Because Junior Tours was founded by a teacher who wanted to create a student tour resource that made educators’ jobs a little easier, we know about chaperones. We know who they tend to be and the assumptions made about what they’re there to do (from both teachers and chaperones).
This blog is about sharing some knowledge about chaperoning to ensure that you’re making parents glad they volunteered. It’s too often the case that parents and teachers allow their assumptions about the roles in play guide their on-tour actions.
The problem with assumptions is that they’re rarely accurate. Let’s look at some ways to make chaperoning more fun and less stressful.
The Most Obvious Person Isn’t Always the Right Person
Most teachers in today’s classroom work with special needs kids.

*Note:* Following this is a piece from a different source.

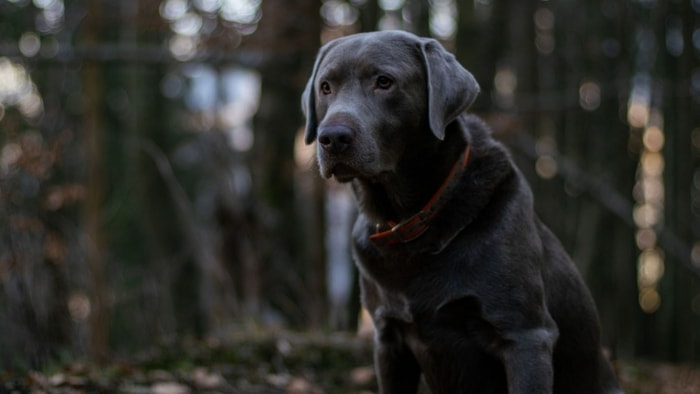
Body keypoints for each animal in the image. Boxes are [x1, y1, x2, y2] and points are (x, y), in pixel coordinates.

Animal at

These students need a little extra support. But it’s not always the case that the chaperone who’s the parent of a special needs child should be put in charge of this cohort of your students.
Keep in mind that “special needs mom” has needs of her own. Automatically charging her with managing all your tour members who need extra support is not going to make her want to volunteer again.
Do the Groundwork
You know you need behavioral guidelines while you’re out touring. That much is clear. But being diligent about ensuring your students understand and internalize them is a process. A handout with bullet points is soon forgotten.
Preparing your students to follow the guidelines you’ve set out is the kind of groundwork your parent chaperones are going to love you for. Kids who respond to directions are going to be lot less work for them and lot less stressful to shepherd.
Try an interactive approach to the guidelines. Bring them up frequently in class and ask students to respond to questions about what’s required of them while you’re on your trip. Leave no room for doubt that the behavioral guidelines you’ve set out are to be followed to the letter.
All schools have their tried and true parent volunteers. They’re the ones who show up for every fundraiser, school concert and PTA meeting.
But if you’re serious about student travel and ensuring that you have the right people in place to support your vision with quality chaperoning, then you’ll need to be in perpetual recruitment mode.
Your default is “charming”, so your approach isn’t the issue. The issue is that parents get burned out. Bringing new members to your chaperoning team is all about happy, experienced chaperones sharing with others how great volunteering on your trips is.
And that comes down to savvy chaperone management. Basic chaperoning – making parents glad they volunteered – starts with what you do to understand the roles of the chaperones at your disposal.
Being there for chaperones by preparing your students adequately is a great start. But ensuring that your chaperones aren’t overwhelmed, exhausted from out-of-control student behavior, or just done with volunteering, is smart teaching.